O QUE SE ESPERA:
Responda, com base no texto abaixo sobre os bancos públicos:
(a) Quanto o Tesouro Nacional injetou nos três bancos controlados pelo governo federal entre o fim de 2006 e outubro de 2012?
(b) Qual valor o ministro da Fazenda anunciou para o BNDES em 2013?
(c) Com que adjetivo The Economist qualificou a economia brasileira?
-------- TEXTO APRESENTADO
O Tesouro Nacional injetou R$ 390,1 bilhões nos três bancos controlados pelo governo federal - Banco Nacional de Desenvolvimento Econômico e Social (BNDES), Banco do Brasil e Caixa Econômica Federal - entre o fim de 2006 e outubro de 2012. A participação das instituições financeiras públicas no crédito total da economia saltou de 36,8% para 46,6%. O ministro da Fazenda, Guido Mantega, anunciou a liberação de R$ 100 bilhões para o BNDES em 2013. Desse valor, cerca de R$ 45 bilhões poderão ter como fonte o Tesouro Nacional. Afora alguns financiamentos populares, é tudo subsídio a grande capital, mas nada feito: a taxa de investimentos caiu nos últimos cinco trimestres (em 2012, 4%), acumulando uma queda da produção industrial de 2,9%. A produção de automóveis teve em 2012 sua primeira queda em dez anos.

 

Para os porta-vozes da grande indústria, “o modelo econômico brasileiro baseado no consumo está esgotado”; eles pretendem uma redução dos “custos do trabalho” por meio de uma desvalorização. The Economist, porta-voz do capital financeiro internacional, qualificou a economia brasileira de “moribunda” e reivindicou a montagem de uma nova equipe econômica. Mas os problemas do governo petista não acabam na frente econômica.
----------------
-------- MATERIAL LISTADO
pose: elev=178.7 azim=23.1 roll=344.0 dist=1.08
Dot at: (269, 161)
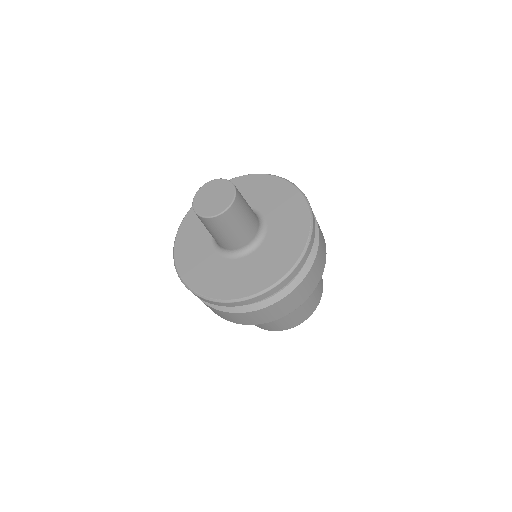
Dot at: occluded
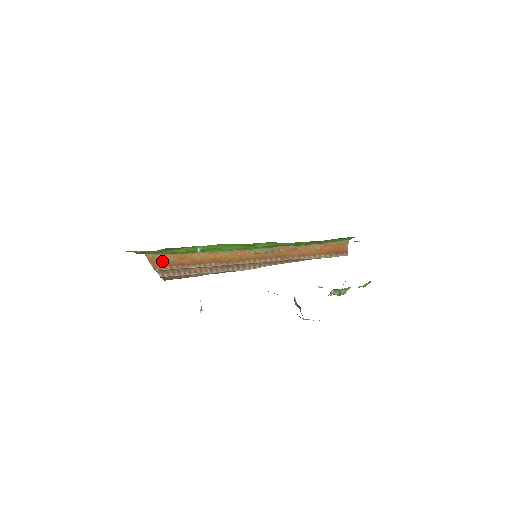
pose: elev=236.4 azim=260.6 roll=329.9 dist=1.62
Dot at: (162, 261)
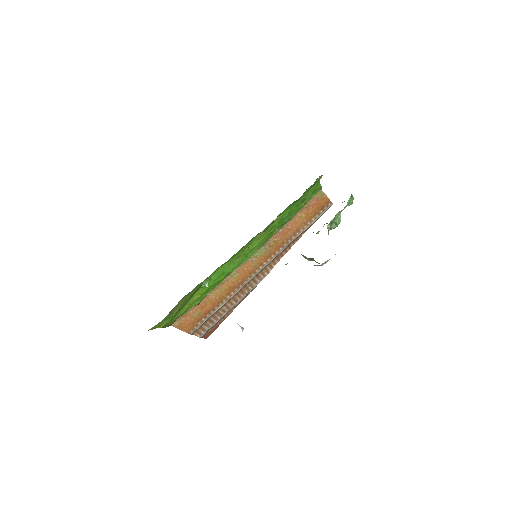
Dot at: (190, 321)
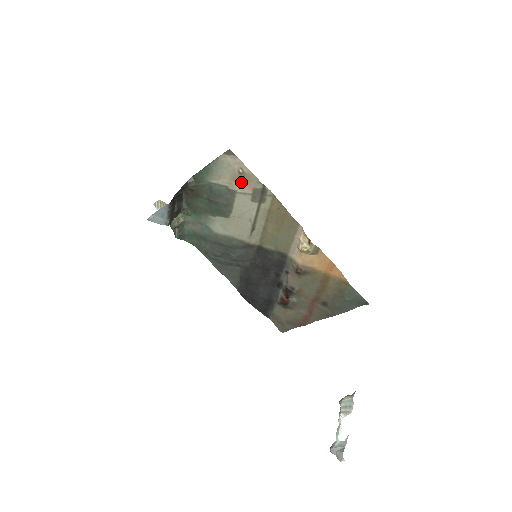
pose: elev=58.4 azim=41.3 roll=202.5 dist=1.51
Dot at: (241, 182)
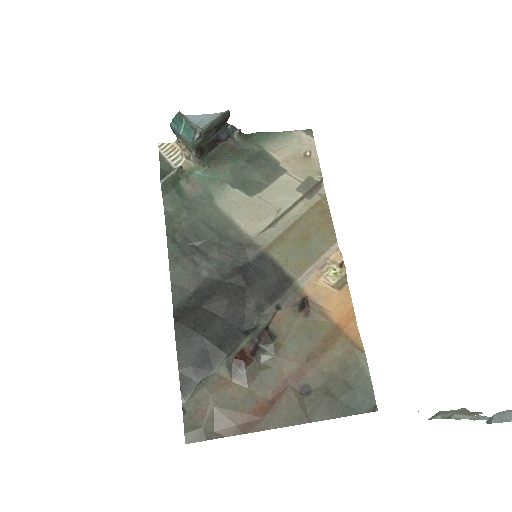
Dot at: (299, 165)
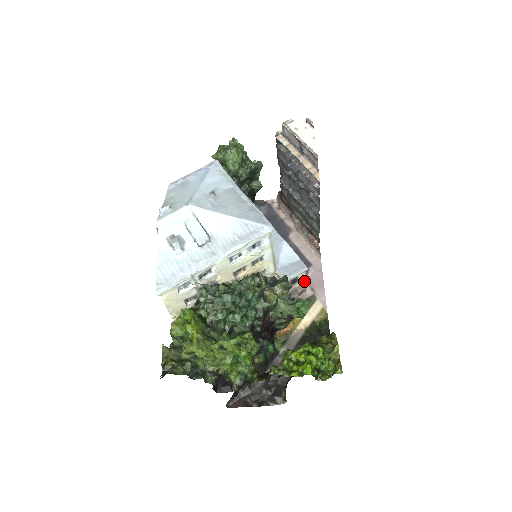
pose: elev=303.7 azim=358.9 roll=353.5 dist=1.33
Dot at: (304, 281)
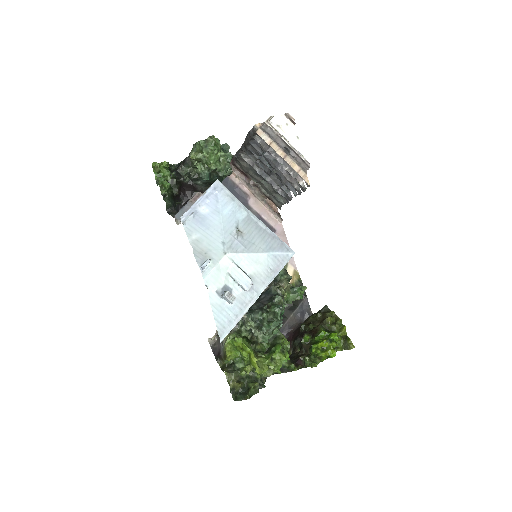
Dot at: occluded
----------------
RESPOSTA A SEGUIR:
(a) R$ 390,1 bilhões.
(b) R$ 100 bilhões.
(c) “Moribunda”.